Valves themselves, or could it be valve guide seals, because when i gave it a tune up there were signs of ash deposits on the plugs


----------



## zanegrey (Dec 5, 2005)

seals ......


----------



## 4X4D21 (Mar 9, 2009)

makes sense, thats not to hard of a job...thanks for the imput


----------



## rogoman (Dec 16, 2004)

If you're losing oil at that rate just by replacing the timing chain components, I'd venture to say that you have a major oil leak in the front of the motor.
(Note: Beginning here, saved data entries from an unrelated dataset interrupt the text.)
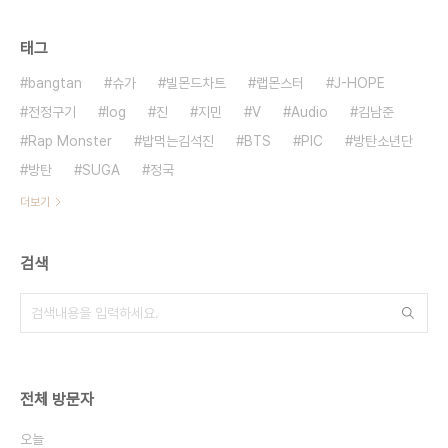
태그
bangtan
슈가
빌몬드차트
랩몬스터
J-HOPE
전정구기
log
진
지민
V
Audio
김남준
Rap Monster
밥먹는김석진
BTS
PIC
방탄소년단
방탄
SUGA
정국
더보기
검색
전체 방문자
오늘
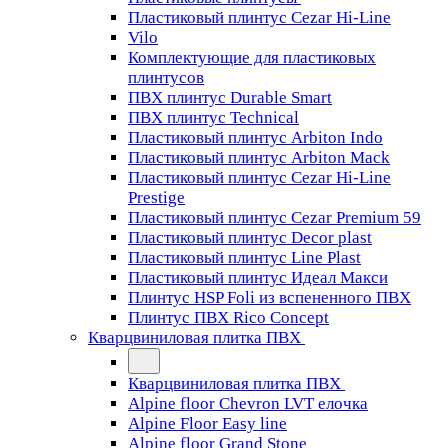
Пластиковый плинтус Cezar Hi-Line
Vilo
Комплектующие для пластиковых
плинтусов
ПВХ плинтус Durable Smart
ПВХ плинтус Technical
Пластиковый плинтус Arbiton Indo
Пластиковый плинтус Arbiton Mack
Пластиковый плинтус Cezar Hi-Line
Prestige
Пластиковый плинтус Cezar Premium 59
Пластиковый плинтус Decor plast
Пластиковый плинтус Line Plast
Пластиковый плинтус Идеал Макси
Плинтус HSP Foli из вспененного ПВХ
Плинтус ПВХ Rico Concept
Кварцвиниловая плитка ПВХ
Кварцвиниловая плитка ПВХ
Alpine floor Chevron LVT елочка
Alpine Floor Easy line
Alpine floor Grand Stone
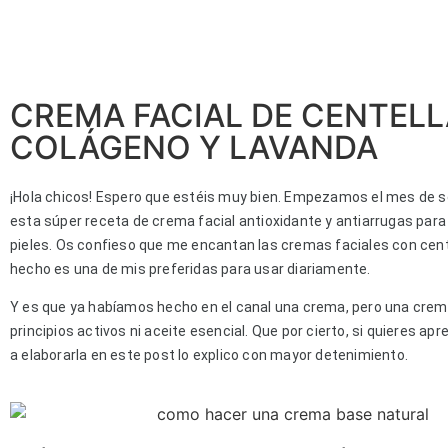
CREMA FACIAL DE CENTELL
COLÁGENO Y LAVANDA
¡Hola chicos! Espero que estéis muy bien. Empezamos el mes de 
esta súper receta de crema facial antioxidante y antiarrugas para
pieles. Os confieso que me encantan las cremas faciales con cente
hecho es una de mis preferidas para usar diariamente.
Y es que ya habíamos hecho en el canal una crema, pero una crem
principios activos ni aceite esencial. Que por cierto, si quieres ap
a elaborarla en este post lo explico con mayor detenimiento.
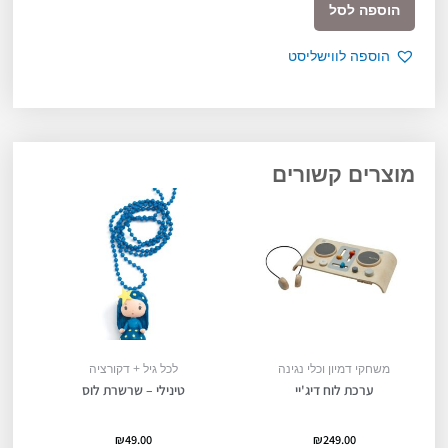
הוספה לסל
מאפר.ת
הוספה לווישליסט
מוצרים קשורים
משחקי דמיון וכלי נגינה
לכל גיל + דקורציה
ערכת לוח דיג'יי
טינילי – שרשרת לוס
₪
49.00
₪
249.00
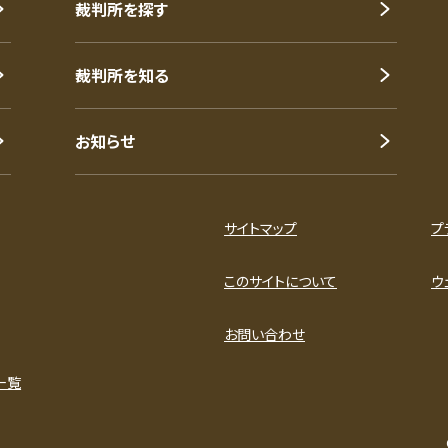
裁判所を探す
裁判所を知る
お知らせ
サイトマップ
プ
このサイトについて
ウ
お問い合わせ
一覧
Could be the crankshaft seal or the timing cover seal.


----------



## 4X4D21 (Mar 9, 2009)

i replaced all the gaskets and seals


----------



## SPEEDO (Jun 9, 2003)

by chance you didnt get any silcone in the oil jets... did you? its very easy to do


----------



## 4X4D21 (Mar 9, 2009)

I did the first time, but i had to tear down the front cover again because i blocked the entire hole, i had no oil pressure. i cleaned it all up, and put a light amount right around the two holes on the cover. i have new gaskets, seals, the whole nine yards. like i said the truck runs excellent, just like a brand new truck, but the only thing wrong is the oil burning.


----------